(Page-level text extractions)
*** Block opens ***

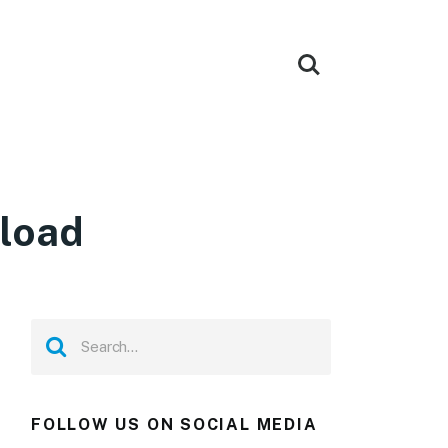
load
FOLLOW US ON SOCIAL MEDIA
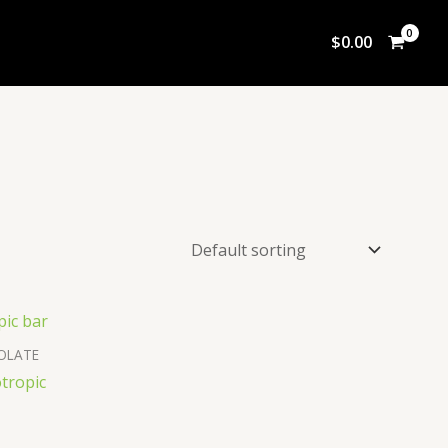
$
0.00
OLATE
tropic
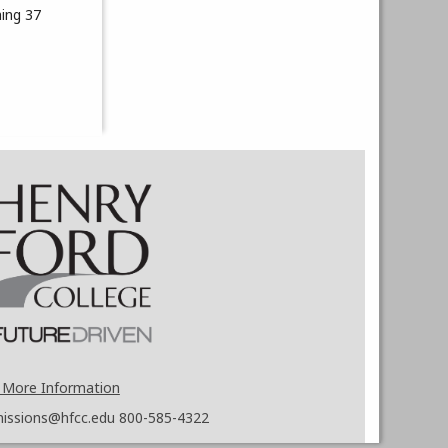
hing 37
 More Information
issions@hfcc.edu
800-585-4322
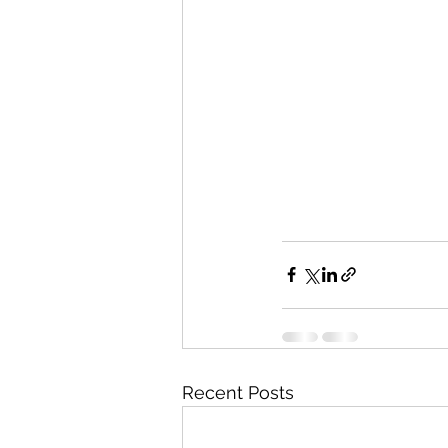
Recent Posts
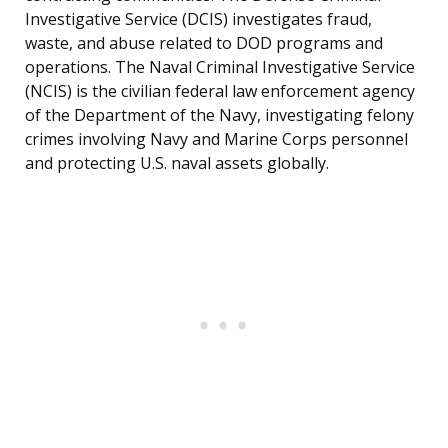
Investigative Service (DCIS) investigates fraud,
waste, and abuse related to DOD programs and
operations. The Naval Criminal Investigative Service
(NCIS) is the civilian federal law enforcement agency
of the Department of the Navy, investigating felony
crimes involving Navy and Marine Corps personnel
and protecting U.S. naval assets globally.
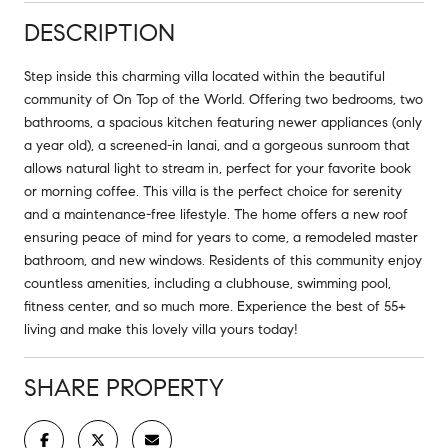
DESCRIPTION
Step inside this charming villa located within the beautiful
community of On Top of the World. Offering two bedrooms, two
bathrooms, a spacious kitchen featuring newer appliances (only
a year old), a screened-in lanai, and a gorgeous sunroom that
allows natural light to stream in, perfect for your favorite book
or morning coffee. This villa is the perfect choice for serenity
and a maintenance-free lifestyle. The home offers a new roof
ensuring peace of mind for years to come, a remodeled master
bathroom, and new windows. Residents of this community enjoy
countless amenities, including a clubhouse, swimming pool,
fitness center, and so much more. Experience the best of 55+
living and make this lovely villa yours today!
SHARE PROPERTY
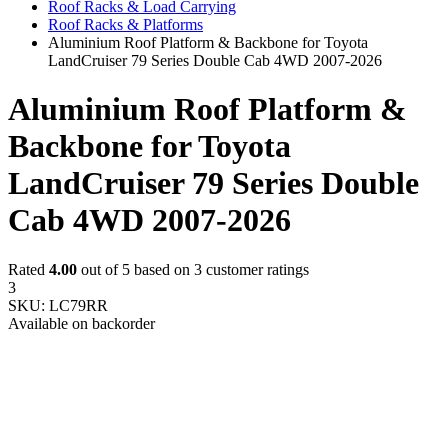
Roof Racks & Load Carrying
Roof Racks & Platforms
Aluminium Roof Platform & Backbone for Toyota
LandCruiser 79 Series Double Cab 4WD 2007-2026
Aluminium Roof Platform &
Backbone for Toyota
LandCruiser 79 Series Double
Cab 4WD 2007-2026
Rated
4.00
out of 5 based on
3
customer ratings
3
SKU:
LC79RR
Available on backorder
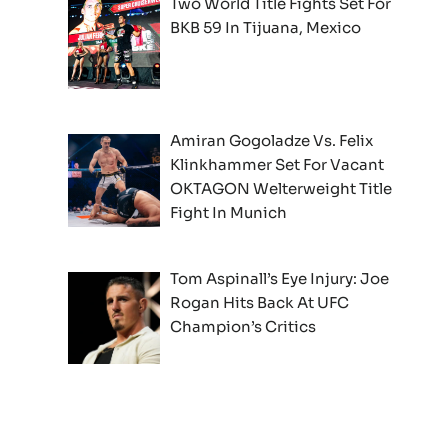
Two World Title Fights Set For
BKB 59 In Tijuana, Mexico
Amiran Gogoladze Vs. Felix
Klinkhammer Set For Vacant
OKTAGON Welterweight Title
Fight In Munich
Tom Aspinall’s Eye Injury: Joe
Rogan Hits Back At UFC
Champion’s Critics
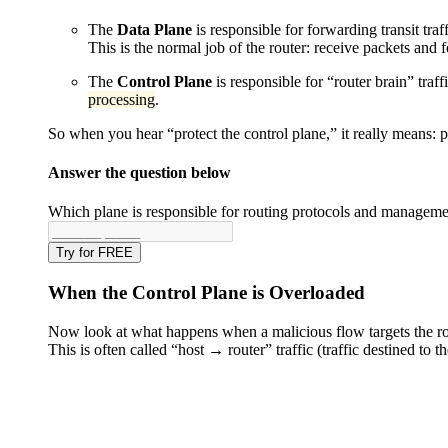
The
Data Plane
is responsible for forwarding transit traf
This is the normal job of the router: receive packets and 
The
Control Plane
is responsible for “router brain” traf
processing
.
So when you hear “protect the control plane,” it really means: 
Answer the question below
Which plane is responsible for routing protocols and managemen
Try for FREE
When the Control Plane is Overloaded
Now look at what happens when a malicious flow targets the rou
This is often called “host → router” traffic (traffic destined to t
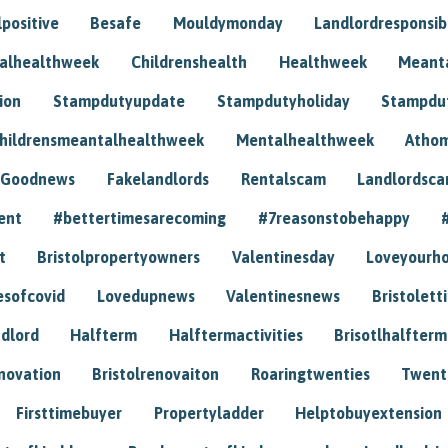
positive
Besafe
Mouldymonday
Landlordresponsibi
talhealthweek
Childrenshealth
Healthweek
Meant
ion
Stampdutyupdate
Stampdutyholiday
Stampdu
hildrensmeantalhealthweek
Mentalhealthweek
Athom
Goodnews
Fakelandlords
Rentalscam
Landlordsc
ent
#bettertimesarecoming
#7reasonstobehappy
t
Bristolpropertyowners
Valentinesday
Loveyourh
esofcovid
Lovedupnews
Valentinesnews
Bristolett
dlord
Halfterm
Halftermactivities
Brisotlhalfterm
novation
Bristolrenovaiton
Roaringtwenties
Twent
Firsttimebuyer
Propertyladder
Helptobuyextension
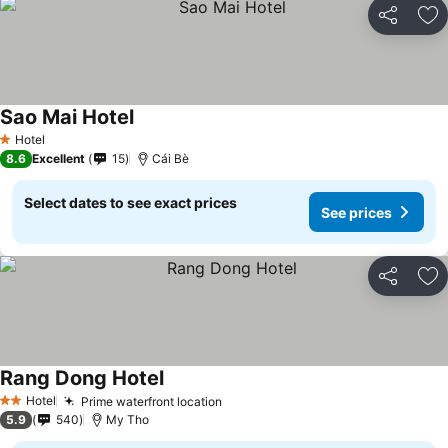
Share
Ad
Sao Mai Hotel
See prices
Hotel
1 Stars
8.6
Excellent
15
Cái Bè
Select dates to see exact prices
See prices
Share
Ad
Rang Dong Hotel
See prices
Hotel
Prime waterfront location
See prices
2 Stars
5.9
540
My Tho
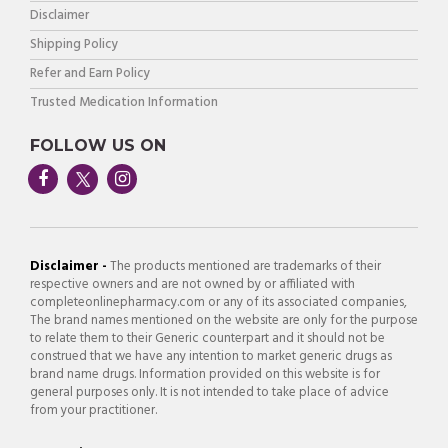
Disclaimer
Shipping Policy
Refer and Earn Policy
Trusted Medication Information
FOLLOW US ON
Disclaimer -
The products mentioned are trademarks of their
respective owners and are not owned by or affiliated with
completeonlinepharmacy.com or any of its associated companies,
The brand names mentioned on the website are only for the purpose
to relate them to their Generic counterpart and it should not be
construed that we have any intention to market generic drugs as
brand name drugs. Information provided on this website is for
general purposes only. It is not intended to take place of advice
from your practitioner.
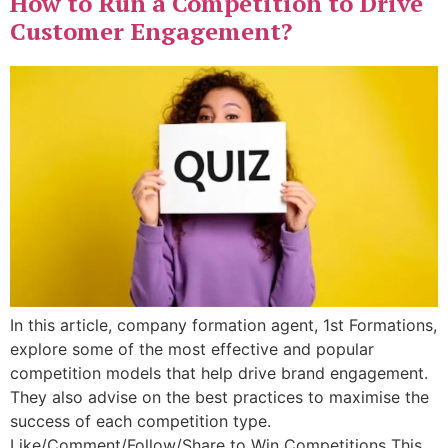
How to Run a Competition to Drive
Customer Engagement?
In this article, company formation agent, 1st Formations,
explore some of the most effective and popular
competition models that help drive brand engagement.
They also advise on the best practices to maximise the
success of each competition type.
Like/Comment/Follow/Share to Win Competitions This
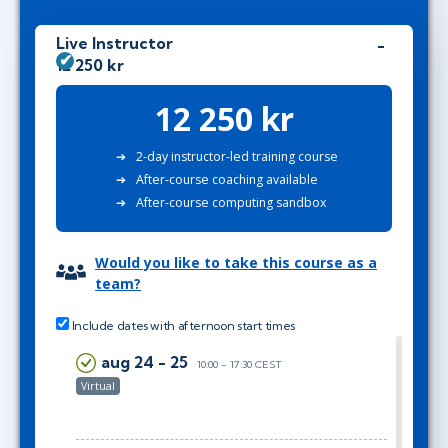
Live Instructor
12 250 kr
12 250 kr
2-day instructor-led training course
After-course coaching available
After-course computing sandbox
Would you like to take this course as a
team?
Include dates with afternoon start times
aug 24 - 25
10:00 - 17:30 CEST
Virtual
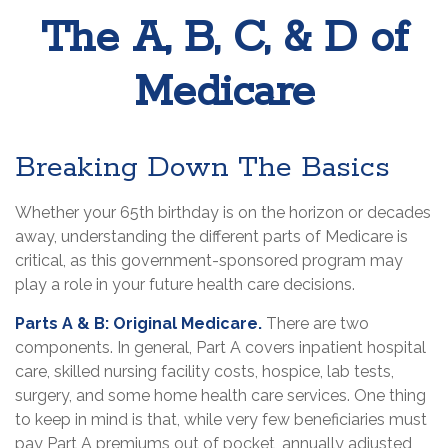
The A, B, C, & D of
Medicare
Breaking Down The Basics
Whether your 65th birthday is on the horizon or decades
away, understanding the different parts of Medicare is
critical, as this government-sponsored program may
play a role in your future health care decisions.
Parts A & B: Original Medicare.
There are two
components. In general, Part A covers inpatient hospital
care, skilled nursing facility costs, hospice, lab tests,
surgery, and some home health care services. One thing
to keep in mind is that, while very few beneficiaries must
pay Part A premiums out of pocket, annually adjusted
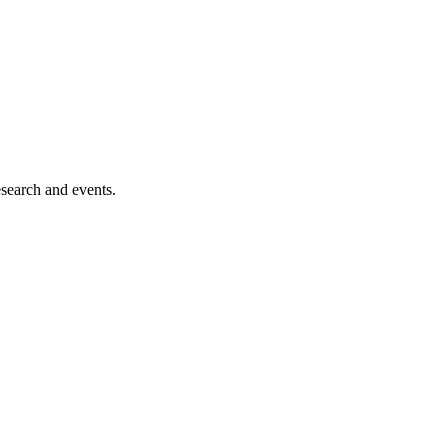
esearch and events.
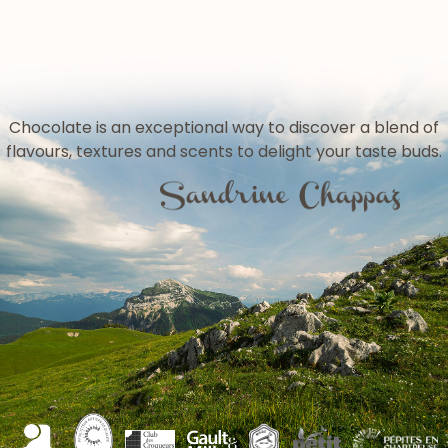
Chocolate is an exceptional way to discover a blend of
flavours, textures and scents to delight your taste buds.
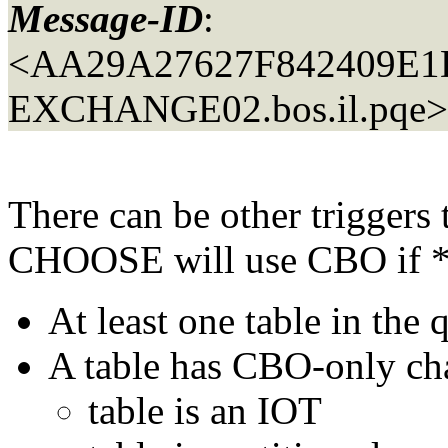
Message-ID
:
<AA29A27627F842409E
EXCHANGE02.
bos.il.pqe>
There can be other triggers 
CHOOSE will use CBO if *an
At least one table in the q
A table has CBO-only char
table is an IOT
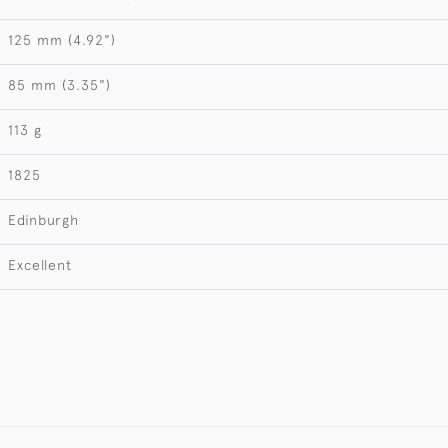
125 mm (4.92")
85 mm (3.35")
113 g
1825
Edinburgh
Excellent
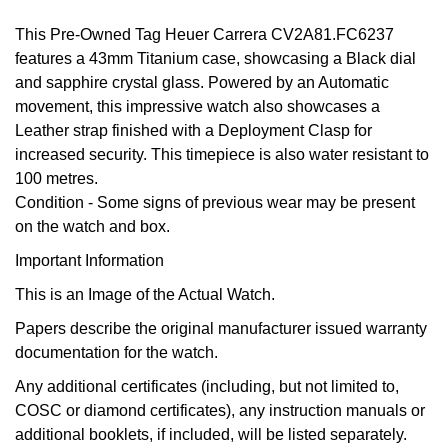
GIA Certified Diamonds
Bespoke Eternity Rings
Sea-Dweller
Submariner
This Pre-Owned Tag Heuer Carrera CV2A81.FC6237
Emerald Cut
Ruby Jewellery
Rolex Certified Pre-Owned
Pre-Owned Longines
Sale Breitling
Mappin & Webb
Emporio Armani
features a 43mm Titanium case, showcasing a Black dial
Goldsmiths Signature Diamond
Wedding Guide
Sky-Dweller
Yacht-Master
and sapphire crystal glass. Powered by an Automatic
Pear
Sapphire Jewellery
BALL
Tudor
QLOCKTWO
Encelade 1789
movement, this impressive watch also showcases a
Submariner
BY JEWELLERY BRAND
Leather strap finished with a Deployment Clasp for
Radiant Cut
All Coloured Gemstones
Bamford
Panerai
View All Brands
Fabergé
increased security. This timepiece is also water resistant to
Pre-Owned Cartier
Yacht-Master
100 metres.
All Gemstone Jewellery
Baume & Mercier
View All Brands
FOPE
Princess Cut
Condition -
Some signs of previous wear may be present
Pre-Owned Van Cleef & Arpels
Yacht-Master II
on the watch and box.
Bell & Ross
Fossil
Cushion Cut
Important Information
1908
BY BRAND
BY PRICE
Blancpain
FRED
This is an Image of the Actual Watch.
Amor
Less Than £50
BY METAL
Papers describe the original manufacturer issued warranty
Breitling
Frederique Constant
documentation for the watch.
Annoushka
£51 - £100
Platinum
Bremont
Any additional certificates (including, but not limited to,
Garmin
BOSS
£101 - £250
COSC or diamond certificates), any instruction manuals or
White Gold
additional booklets, if included, will be listed separately.
Cartier
Georg Jensen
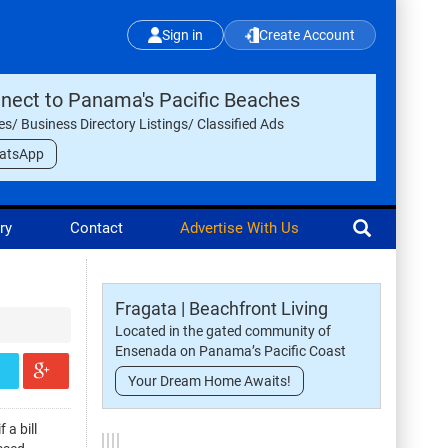
Sign in
Create Account
nect to Panama's Pacific Beaches
les/ Business Directory Listings/ Classified Ads
atsApp
ry
Contact
Advertise With Us
Fragata | Beachfront Living
Located in the gated community of
Ensenada on Panama’s Pacific Coast
Your Dream Home Awaits!
 a bill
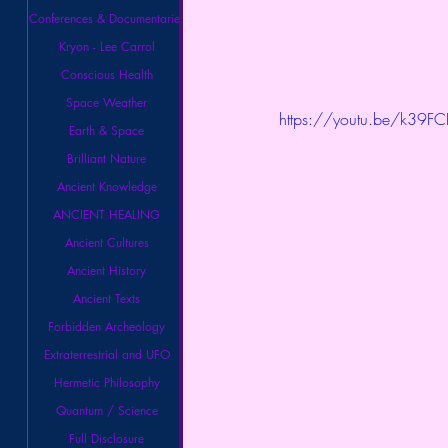
Conferences & Documentaries
Kryon - Lee Carrol
Conscious Health
Space Weather
https://youtu.be/k39FC
Earth & Space
Brilliant Nature
Ancient Knowledge
ANCIENT HEALING
Ancient Cultures
Ancient History
Ancient Texts
Forbidden Archeology
Extraterrestrial and UFO
Hermetic Philosophy
Quantum / Science
Full Disclosure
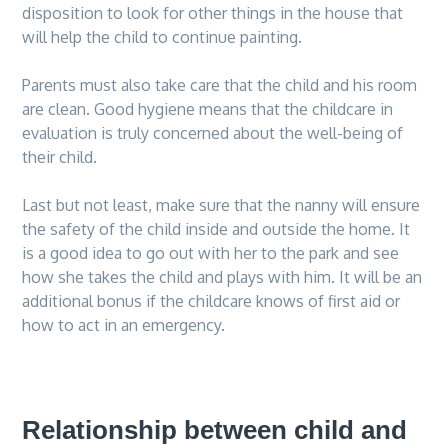
disposition to look for other things in the house that
will help the child to continue painting.
Parents must also take care that the child and his room
are clean. Good hygiene means that the childcare in
evaluation is truly concerned about the well-being of
their child.
Last but not least, make sure that the nanny will ensure
the safety of the child inside and outside the home. It
is a good idea to go out with her to the park and see
how she takes the child and plays with him. It will be an
additional bonus if the childcare knows of first aid or
how to act in an emergency.
Relationship between child and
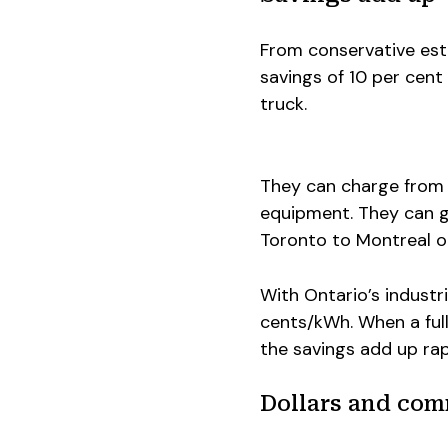
From conservative esti
savings of 10 per cent
truck.
They can charge from 
equipment. They can g
Toronto to Montreal o
With Ontario’s industri
cents/kWh. When a full
the savings add up rap
Dollars and co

*** Block closes ***

Problem description: Output every line of extracted text from all of the entries above as a JSON list of strings, one string per line, with blank lines omitted. Leave the pictures out of the list.

Answer space:
[
  "load",
  "FOLLOW US ON SOCIAL MEDIA",
  "$",
  "0.00",
  "OLATE",
  "tropic",
  "hing 37",
  " More Information",
  "issions@hfcc.edu",
  "800-585-4322",
  "Recent Posts",
  "Investigative Service (DCIS) investigates fraud,",
  "waste, and abuse related to DOD programs and",
  "operations. The Naval Criminal Investigative Service",
  "(NCIS) is the civilian federal law enforcement agency",
  "of the Department of the Navy, investigating felony",
  "crimes involving Navy and Marine Corps personnel",
  "and protecting U.S. naval assets globally.",
  "DESCRIPTION",
  "Step inside this charming villa located within the beautiful",
  "community of On Top of the World. Offering two bedrooms, two",
  "bathrooms, a spacious kitchen featuring newer appliances (only",
  "a year old), a screened-in lanai, and a gorgeous sunroom that",
  "allows natural light to stream in, perfect for your favorite book",
  "or morning coffee. This villa is the perfect choice for serenity",
  "and a maintenance-free lifestyle. The home offers a new roof",
  "ensuring peace of mind for years to come, a remodeled master",
  "bathroom, and new windows. Residents of this community enjoy",
  "countless amenities, including a clubhouse, swimming pool,",
  "fitness center, and so much more. Experience the best of 55+",
  "living and make this lovely villa yours today!",
  "SHARE PROPERTY",
  "Roof Racks & Load Carrying",
  "Roof Racks & Platforms",
  "Aluminium Roof Platform & Backbone for Toyota",
  "LandCruiser 79 Series Double Cab 4WD 2007-2026",
  "Aluminium Roof Platform &",
  "Backbone for Toyota",
  "LandCruiser 79 Series Double",
  "Cab 4WD 2007-2026",
  "Rated",
  "4.00",
  "out of 5 based on",
  "3",
  "customer ratings",
  "3",
  "SKU:",
  "LC79RR",
  "Available on backorder",
  "Two World Title Fights Set For",
  "BKB 59 In Tijuana, Mexico",
  "Amiran Gogoladze Vs. Felix",
  "Klinkhammer Set For Vacant",
  "OKTAGON Welterweight Title",
  "Fight In Munich",
  "Tom Aspinall’s Eye Injury: Joe",
  "Rogan Hits Back At UFC",
  "Champion’s Critics",
  "The",
  "Data Plane",
  "is responsible for forwarding transit traf",
  "This is the normal job of the router: receive packets and ",
  "The",
  "Control Plane",
  "is responsible for “router brain” traf",
  "processing",
  ".",
  "So when you hear “protect the control plane,” it really means: ",
  "Answer the question below",
  "Which plane is responsible for routing protocols and managemen",
  "Try for FREE",
  "When the Control Plane is Overloaded",
  "Now look at what happens when a malicious flow targets the rou",
  "This is often called “host → router” traffic (traffic destined to t",
  "positive",
  "Besafe",
  "Mouldymonday",
  "Landlordresponsibi",
  "talhealthweek",
  "Childrenshealth",
  "Healthweek",
  "Meant",
  "ion",
  "Stampdutyupdate",
  "Stampdutyholiday",
  "Stampdu",
  "hildrensmeantalhealthweek",
  "Mentalhealthweek",
  "Athom",
  "Goodnews",
  "Fakelandlords",
  "Rentalscam",
  "Landlordsc",
  "ent",
  "#bettertimesarecoming",
  "#7reasonstobehappy",
  "t",
  "Bristolpropertyowners",
  "Valentinesday",
  "Loveyourh",
  "esofcovid",
  "Lovedupnews",
  "Valentinesnews",
  "Bristolett",
  "dlord",
  "Halfterm",
  "Halftermactivities",
  "Brisotlhalfterm",
  "novation",
  "Bristolrenovaiton",
  "Roaringtwenties",
  "Twent",
  "Firsttimebuyer",
  "Propertyladder",
  "Helptobuyextension",
  "Share",
  "Ad",
  "Sao Mai Hotel",
  "See prices",
  "Hotel",
  "1 Stars",
  "8.6",
  "Excellent",
  "15",
  "Cái Bè",
  "Select dates to see exact prices",
  "See prices",
  "Share",
  "Ad",
  "Rang Dong Hotel",
  "See prices",
  "Hotel",
  "Prime waterfront location",
  "See prices",
  "2 Stars",
  "5.9",
  "540",
  "My Tho",
  "Disclaimer",
  "Shipping Policy",
  "Refer and Earn Policy",
  "Trusted Medication Information",
  "FOLLOW US ON",
  "Disclaimer -",
  "The products mentioned are trademarks of their",
  "respective owners and are not owned by or affiliated with",
  "completeonlinepharmacy.com or any of its associated companies,",
  "The brand names mentioned on the website are only for the purpose",
  "to relate them to their Generic counterpart and it should not be",
  "construed that we have any intention to market generic drugs as",
  "brand name drugs. Information provided on this website is for",
  "general purposes only. It is not intended to take place of advice",
  "from your practitioner.",
  "How to Run a Competition to Drive",
  "Customer Engagement?",
  "In this article, company formation agent, 1st Formations,",
  "explore some of the most effective and popular",
  "competition models that help drive brand engagement.",
  "They also advise on the best practices to maximise the",
  "success of each competition type.",
  "Like/Comment/Follow/Share to Win Competitions This",
  "Live Instructor",
  "12 250 kr",
  "12 250 kr",
  "2-day instructor-led training course",
  "After-course coaching available",
  "After-course computing sandbox",
  "Would you like to take this course as a",
  "team?",
  "Include dates with afternoon start times",
  "aug 24 - 25",
  "10:00 - 17:30 CEST",
  "Virtual",
  "The A, B, C, & D of",
  "Medicare",
  "Breaking Down The Basics",
  "Whether your 65th birthday is on the horizon or decades",
  "away, understanding the different parts of Medicare is",
  "critical, as this government-sponsored program may",
  "play a role in your future health care decisions.",
  "Parts A & B: Original Medicare.",
  "There are two",
  "components. In general, Part A covers inpatient hospital",
  "care, skilled nursing facility costs, hospice, lab tests,",
  "surgery, and some home health care services. One thing",
  "to keep in mind is that, while very few beneficiaries must",
  "pay Part A premiums out of pocket, annually adjusted",
  "esearch and events.",
  "Chocolate is an exceptional way to discover a blend of",
  "flavours, textures and scents to delight your taste buds.",
  "Message-ID",
  ":",
  "<AA29A27627F842409E",
  "EXCHANGE02.",
  "bos.il.pqe>",
  "There can be other triggers ",
  "CHOOSE will use CBO if *an",
  "At least one table in the q",
  "A table has CBO-only char",
  "table is an IOT",
  "125 mm (4.92\")",
  "85 mm (3.35\")",
  "113 g",
  "1825",
  "Edinburgh",
  "Excellent",
  "GIA Certified Diamonds",
  "Bespoke Eternity Rings",
  "Sea-Dweller",
  "Submariner",
  "This Pre-Owned Tag Heuer Carrera CV2A81.FC6237",
  "Emerald Cut",
  "Ruby Jewellery",
  "Rolex Certified Pre-Owned",
  "Pre-Owned Longines",
  "Sale Breitling",
  "Mappin & Webb",
  "Emporio Armani",
  "features a 43mm Titanium case, showcasing a Black dial",
  "Goldsmiths Signature Diamond",
  "Wedding Guide",
  "Sky-Dweller",
  "Yacht-Master",
  "and sapphire crystal glass. Powered by an Automatic",
  "Pear",
  "Sapphire Jewellery",
  "BALL",
  "Tudor",
  "QLOCKTWO",
  "Encelade 1789",
  "movement, this impressive watch also showcases a",
  "Submariner",
  "BY JEWELLERY BRAND",
  "Leather strap finished with a Deployment Clasp for",
  "Radiant Cut",
  "All Coloured Gemstones",
  "Bamford",
  "Panerai",
  "View All Brands",
  "Fabergé",
  "increased security. This timepiece is also water resistant to",
  "Pre-Owned Cartier",
  "Yacht-Master",
  "100 metres.",
  "All Gemstone Jewellery",
  "Baume & Mercier",
  "View All Brands",
  "FOPE",
  "Princess Cut",
  "Condition -",
  "Some signs of previous wear may be present",
  "Pre-Owned Van Cleef & Arpels",
  "Yacht-Master II",
  "on the watch and box.",
  "Bell & Ross",
  "Fossil",
  "Cushion Cut",
  "Important Information",
  "1908",
  "BY BRAND",
  "BY PRICE",
  "Blancpain",
  "FRED",
  "This is an Image of the Actual Watch.",
  "Amor",
  "Less Than £50",
  "BY METAL",
  "Papers describe the original manufacturer issued warranty",
  "Breitling",
  "Frederique Constant",
  "documentation for the watch.",
  "Annoushka",
  "£51 - £100",
  "Platinum",
  "Bremont",
  "Any additional certificates (including, but not limited to,",
  "Garmin",
  "BOSS",
  "£101 - £250",
  "COSC or diamond certificates), any instruction manuals or",
  "White Gold",
  "additional booklets, if included, will be listed separately.",
  "Cartier",
  "Georg Jensen",
  "Sign in",
  "Create Account",
  "nect to Panama's Pacific Beaches",
  "les/ Business Directory Listings/ Classified Ads",
  "atsApp",
  "ry",
  "Contact",
  "Advertise With Us",
  "Fragata | Beachfront Living",
  "Located in the gated community of",
  "Ensenada on Panama’s Pacific Coast",
  "Your Dream Home Awaits!",
  " a bill",
  "Conferences & Documentaries",
  "Kryon - Lee Carrol",
  "Conscious Health",
  "Space Weather",
  "https://youtu.be/k39FC",
  "Earth & Space",
  "Brilliant Nature",
  "Ancient Knowledge",
  "ANCIENT HEALING",
  "Ancient Cultures",
  "Ancient History",
  "Ancient Texts",
  "Forbidden Archeology",
  "Extraterrestrial and UFO",
  "Hermetic Philosophy",
  "Quantum / Science",
  "Full Disclosure",
  "disposition to look for other things in the house that",
  "will help the child to continue painting.",
  "Parents must also take care that the child and his room",
  "are clean. Good hygiene means that the childcare in",
  "evaluation is truly concerned about the well-being of",
  "their child.",
  "Last but not least, make sure that the nanny will ensure",
  "the safety of the child inside and outside the home. It",
  "is a good idea to go out with her to the park and see",
  "how she takes the child and plays with him. It will be an",
  "additional bonus if the childcare knows of first aid or",
  "how to act in an emergency.",
  "Relationship between child and",
  "From conservative esti",
  "savings of 10 per cent",
  "truck.",
  "They can charge from ",
  "equipment. They can g",
  "Toronto to Montreal o",
  "With Ontario’s industri",
  "cents/kWh. When a full",
  "the savings add up rap",
  "Dollars and co"
]